Hard lessons from China's silver standard
[08:30 July 15 2009]
In 1867, an international monetary conference in Paris included a push for a shift from bimetallism (gold-silver) toward gold as the international standard. This policy was promoted by Britain and France. And by 1910, every major country was on gold -- except China. As countries went to a gold standard, silver prices began to depreciate. This devaluation actually gave China an export advantage. But by borrowing in sterling silver or gold, China suffered because silver's value continued to fall against gold. Under these circumstances, the country had to export more to pay debt.
Between 1890 and 1930, China had a current account surplus in terms of an inflow of silver, as silver devalued against gold. This led to the industrialization of the Yangtze River Delta. During this period, domestic and international banks began to flourish by financing trade as well as trading in silver. When there was an export surplus and silver inflow, banks could lend to finance trade as well as real estate, thus expanding the money supply.

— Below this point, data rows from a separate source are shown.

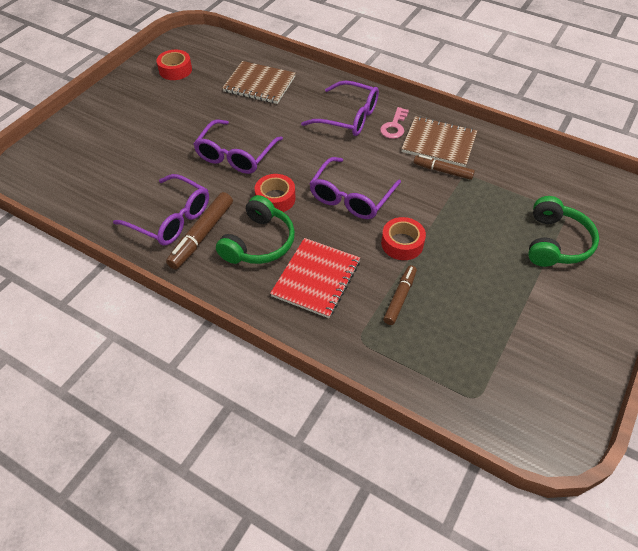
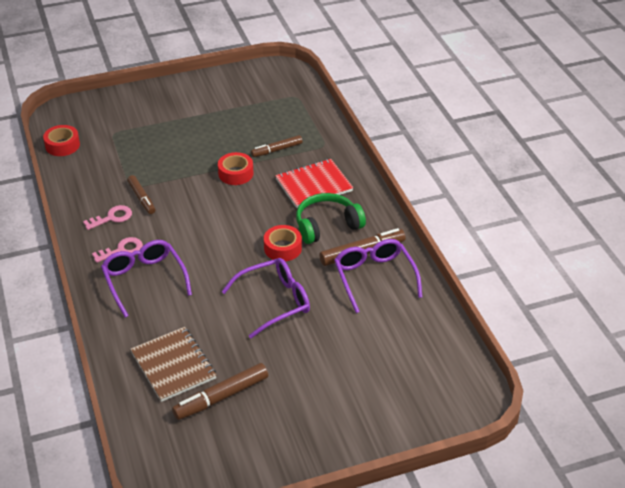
camera: 140 degrees left, 10 degrees down
red tape [156,50,192,80] -> red tape moved to [43,125,80,156]
purple glasses [309,157,401,219] -> none
brown notebook [401,116,477,167] -> pink key [83,205,132,230]
green headphones [528,196,599,267] -> none
none -> brown marker [172,363,268,420]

However, in times of silver outflow, banks had to contract credit, putting real estate prices under pressure. Bank credit multipliers depended on the state of global silver prices. In other words, Chinese monetary policy was at the mercy of international forces, beyond the control of the government, whose leaders did not understand modern monetary policy.
From 1929-'31, while the rest of the world was suffering from the Great Depression, China initially escaped deflation by using the silver standard. Other countries
went (wrongly) [tried to go] back to the gold standard. After September 1931, when everyone abandoned the gold standard and devalued their currencies, China suffered for remaining on the silver standard, which rose sharply against other currencies. The result was a sharp net outflow of silver, a trade deficit and domestic deflation.

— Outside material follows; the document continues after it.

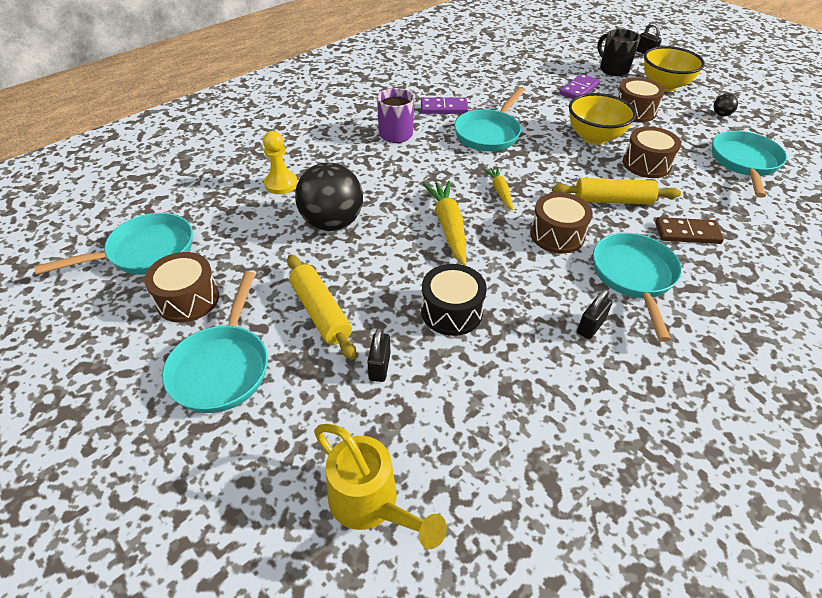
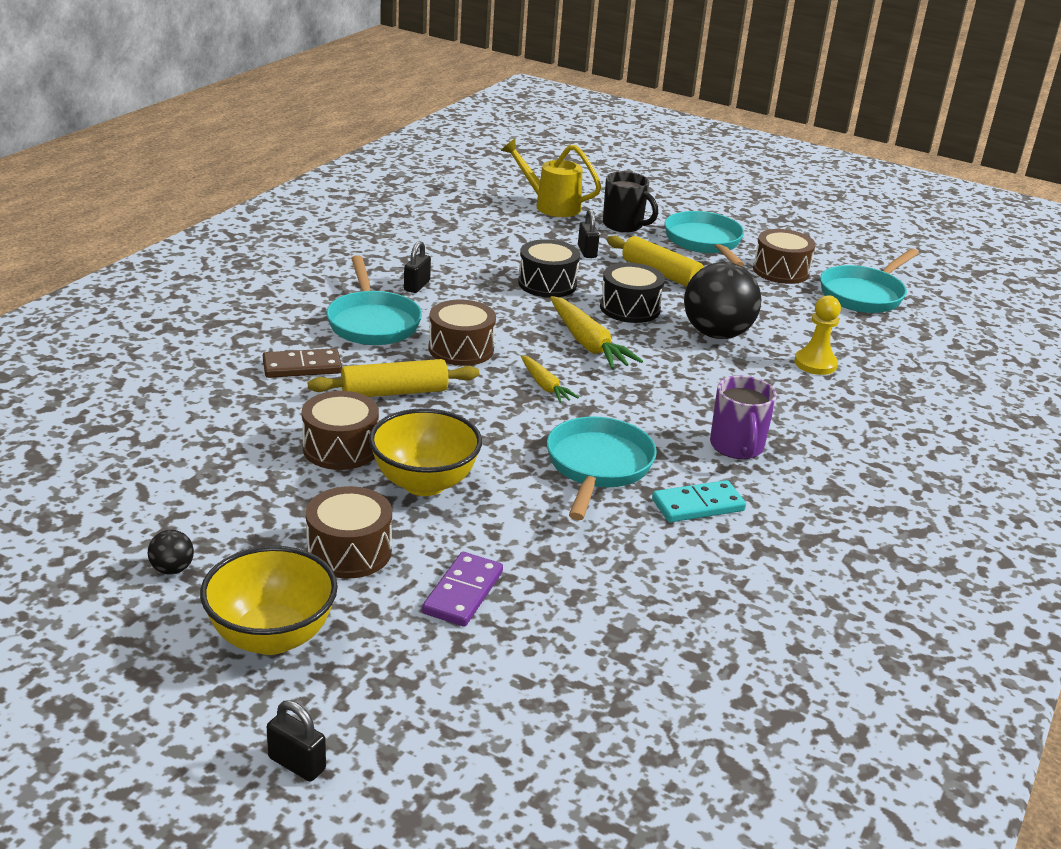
camera: 160 degrees right, 15 degrees down
purple domino [421,98,468,114] -> turquoise domino [652,480,746,522]
black mug [597,29,640,76] -> black mug moved to [603,171,658,232]
turquoise pan [712,131,787,198] -> none
none -> black drum [600,263,665,323]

The American Silver Purchase Act was implemented in 1934 to protect domestic U.S. silver prices. This worsened conditions for China. The silver outflow meant banks had to liquidate their loans to finance the outflow. This "deleveraging" of paper credit due to an outflow exacerbated the crisis, in exactly the way the world suffers tod ay from the current crisis. Shanghai suffered a real estate crisis and, consequently, a banking crisis.
In other words, by sticking to silver, China suffered more than necessary from the Great Depression. This was because the international supply and demand of silver was beyond the control of the Chinese government, and its domestic economic growth and investment were completely at the mercy of international silver prices.
After the banking crisis of 1934, China's Nationalist government had no alternative but to reform the currency. On November 4, 1935, China abandoned the silver standard and created a central bank. But it did not link the yuan to the British pound, U.S. dollar or yen (the currencies of the most important powers in Asia at that time). More importantly, China did not introduce exchange controls. This was probably a mistake, because once war with Japan broke out and fiscal expenditures got out of control, currency stability could not be maintained, and inflation soared, ultimately destroying the government's credibility.
1) This shows the true cause of the great depression: England, France, and other countries trying to returned to the gold standard boosted value of gold, creating deflation in gold standard countries.
2) Debt deflation (the most common explanation for what happened in the 1930s) was only a secondary, less important, cause of the Great Depression. (note: of course there were a number of other lessor factors which helped create the Great Depression)
3) This also shows the major problem with the gold standard: countries establishing/leaving gold standard create deflation/inflation in other countries on the gold standard.
4) After a period of monetary chaos (and we are about to enter the mother of all periods of monetary chaos), nations and individuals will bid more vigorously for the privilege of having gold.